Named The Last of the Many serial number PZ865 first flew at Langley, Buckinghamshire on 22 July 1944. Instead of being allocated to the RAF, it was retained by its manufacturer, Hawker Aircraft for trials work.

It moved in 1950 to the Hawker factory at Dunsfold Aerodrome and it was given the civil registration G-AMAU on 1 May 1950. It was flown into second place at the 1950 King's Cup Air Race by Group Captain Peter Townsend. At this time it was painted in Hawker Aircraft's dark blue colour scheme with gold lettering and lining. It was used as a chase plane during the P.1127 flight trials. The aircraft also appeared in the Battle of Britain film in 1968.
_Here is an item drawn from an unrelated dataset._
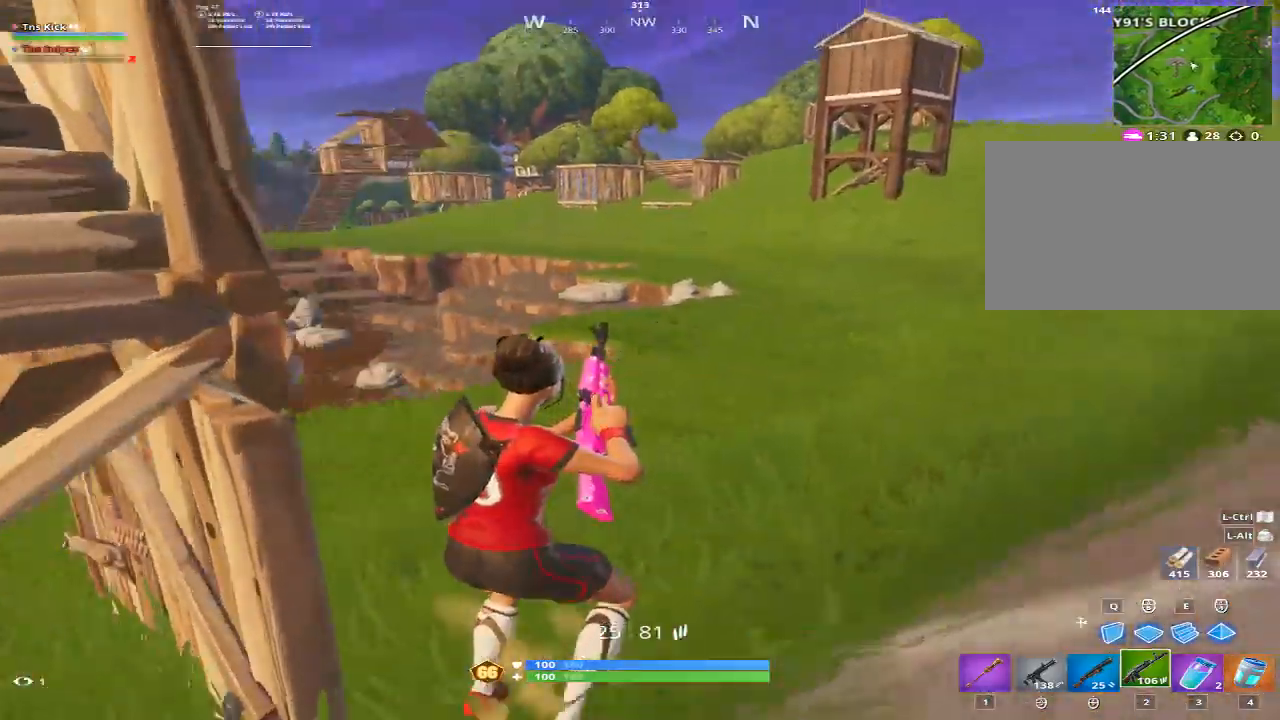
{"keys": ["d", "w"], "mouse": [], "events": [[233, "e", "down"], [317, "e", "up"], [367, "mouse_left", "down"], [467, "d", "down"], [500, "mouse_left", "up"]]}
In 1972 the aircraft was refurbished and presented by Hawker's successor company, Hawker Siddeley, to the Royal Air Force's Battle of Britain Memorial Flight then based at RAF Coltishall, reverting to its RAF serial as identity.
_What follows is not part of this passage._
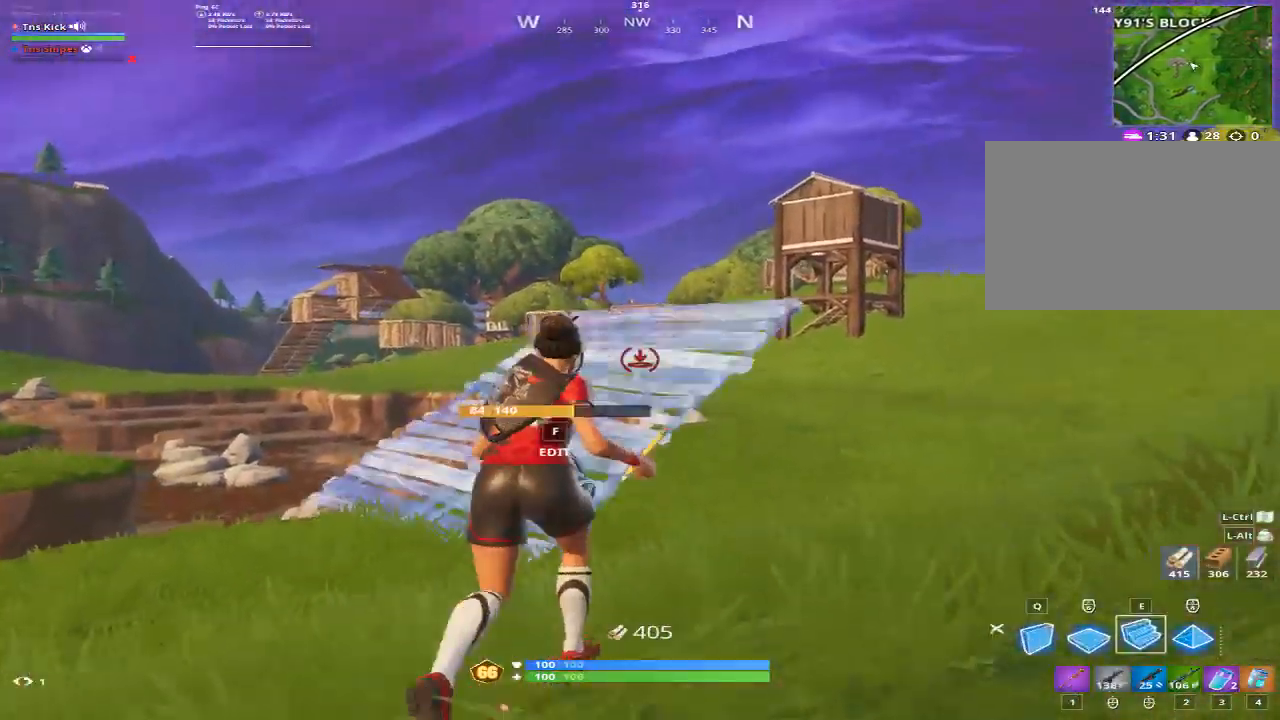
{"keys": ["w"], "mouse": [], "events": [[200, "d", "up"]]}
Formerly painted as code JX-E to represent "Night Reaper" flown by 1 Squadron fighter ace Flt Lt Karel Kuttelwascher DFC during night intruder operations from RAF Tangmere, In 2010 the Battle of Britain Memorial Flight began a rebuild of Hawker Hurricane PZ865 wearing a new colour scheme, faithfully replicating Hurricane Mk IIC HW840, coded ‘EG-S’, of 34 Squadron, South East Asia Command during 1944, the personal aircraft of Canadian pilot, Flight Lieutenant Jimmy Whalen DFC. In 2020 PZ865's livery was again changed, this time painted all black with the codes ZY-V, representing 247 night fighter squadron.